┌─ Data shown
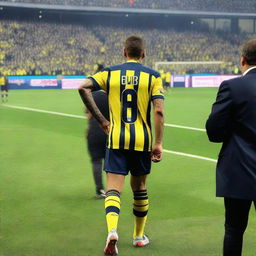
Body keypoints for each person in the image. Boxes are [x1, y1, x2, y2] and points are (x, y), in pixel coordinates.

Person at [78, 35, 164, 255]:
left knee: (114, 188)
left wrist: (101, 120)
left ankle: (112, 232)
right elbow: (159, 111)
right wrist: (159, 143)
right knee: (140, 188)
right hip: (142, 141)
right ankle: (138, 237)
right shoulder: (153, 77)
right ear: (143, 54)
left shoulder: (109, 73)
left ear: (124, 52)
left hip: (116, 138)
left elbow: (83, 87)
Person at [206, 38, 256, 256]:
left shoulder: (232, 86)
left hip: (239, 171)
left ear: (242, 60)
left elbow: (214, 130)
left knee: (234, 230)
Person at [85, 90, 109, 199]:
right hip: (109, 131)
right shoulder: (111, 94)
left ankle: (100, 191)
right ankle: (113, 189)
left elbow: (88, 115)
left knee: (96, 162)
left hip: (94, 131)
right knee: (111, 161)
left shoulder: (90, 95)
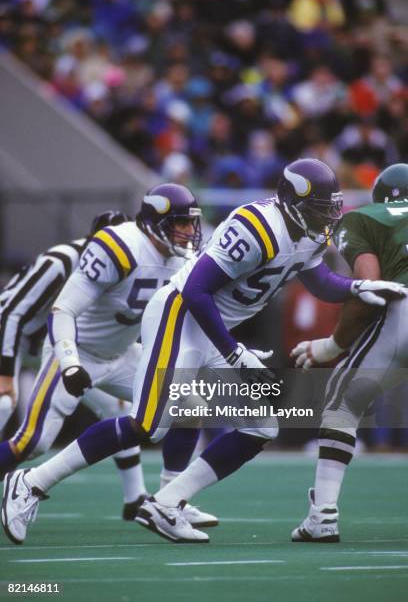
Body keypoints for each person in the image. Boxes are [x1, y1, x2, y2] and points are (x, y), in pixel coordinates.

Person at [2, 160, 405, 545]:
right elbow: (196, 289)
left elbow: (317, 278)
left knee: (260, 426)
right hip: (179, 316)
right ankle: (31, 482)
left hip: (211, 327)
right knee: (148, 423)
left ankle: (165, 502)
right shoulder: (256, 226)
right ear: (293, 203)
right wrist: (232, 354)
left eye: (329, 208)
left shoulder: (310, 233)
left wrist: (355, 289)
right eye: (319, 208)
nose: (326, 217)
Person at [1, 188, 217, 542]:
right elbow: (63, 311)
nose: (188, 232)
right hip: (78, 351)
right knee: (33, 442)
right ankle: (23, 486)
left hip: (122, 354)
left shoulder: (183, 258)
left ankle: (168, 500)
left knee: (190, 404)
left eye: (190, 223)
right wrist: (69, 362)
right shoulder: (121, 246)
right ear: (154, 222)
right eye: (180, 223)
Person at [290, 163, 408, 542]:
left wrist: (331, 346)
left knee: (342, 402)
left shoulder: (365, 219)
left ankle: (322, 514)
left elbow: (370, 289)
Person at [0, 210, 126, 437]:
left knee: (117, 410)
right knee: (5, 404)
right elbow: (11, 314)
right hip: (11, 336)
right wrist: (6, 374)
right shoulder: (61, 260)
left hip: (46, 343)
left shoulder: (124, 269)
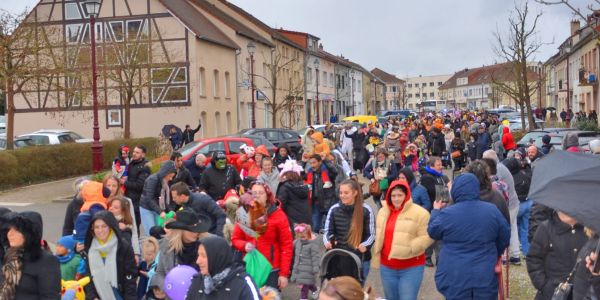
└─
What the task asks ::
Above are records with pictures; repeat the records exactly and leave the pictures out.

Task answer ::
Body keypoints for each person in the image. Boxes are [x1, y1, x2, y2] and points are (x, y), in pixel coordinates.

Person at [78, 35, 164, 255]:
left knee: (114, 188)
left wrist: (101, 120)
left ankle: (112, 232)
right elbow: (159, 111)
right wrist: (159, 143)
right knee: (140, 188)
right hip: (142, 141)
right ankle: (138, 237)
right shoulder: (153, 77)
right ear: (143, 54)
left shoulder: (109, 73)
left ear: (124, 52)
left hip: (116, 138)
left elbow: (83, 87)
Person at [206, 38, 256, 256]:
left shoulder: (232, 86)
left hip: (239, 171)
left ear: (242, 60)
left elbow: (214, 130)
left knee: (234, 230)
Person at [85, 90, 109, 199]:
right hip: (109, 131)
right shoulder: (111, 94)
left ankle: (100, 191)
right ankle: (113, 189)
left elbow: (88, 115)
left knee: (96, 162)
left hip: (94, 131)
right knee: (111, 161)
left shoulder: (90, 95)
Body keypoints for each person in the image. Boxes are [x1, y1, x2, y2] and points are (x, y), in pixel coordinates.

Person at [2, 160, 405, 545]:
right elbow: (196, 289)
left elbow: (317, 278)
left knee: (260, 426)
right hip: (179, 316)
right ankle: (31, 482)
left hip: (211, 327)
right knee: (148, 423)
left ankle: (165, 502)
right shoulder: (256, 226)
right ear: (293, 203)
right wrist: (232, 354)
left eye: (329, 208)
left shoulder: (310, 233)
left wrist: (355, 289)
right eye: (319, 208)
nose: (326, 217)
Person at [1, 188, 217, 542]:
right elbow: (63, 311)
nose: (188, 232)
right hip: (78, 351)
right knee: (33, 442)
right ankle: (23, 486)
left hip: (122, 354)
left shoulder: (183, 258)
left ankle: (168, 500)
left knee: (190, 404)
left eye: (190, 223)
right wrist: (69, 362)
right shoulder: (121, 246)
right ear: (154, 222)
right eye: (180, 223)
Person at [290, 163, 408, 542]:
left wrist: (331, 346)
left knee: (342, 402)
left shoulder: (365, 219)
left ankle: (322, 514)
left elbow: (370, 289)
Person at [0, 210, 126, 437]:
left knee: (117, 410)
right knee: (5, 404)
right elbow: (11, 314)
right hip: (11, 336)
right wrist: (6, 374)
right shoulder: (61, 260)
left hip: (46, 343)
left shoulder: (124, 269)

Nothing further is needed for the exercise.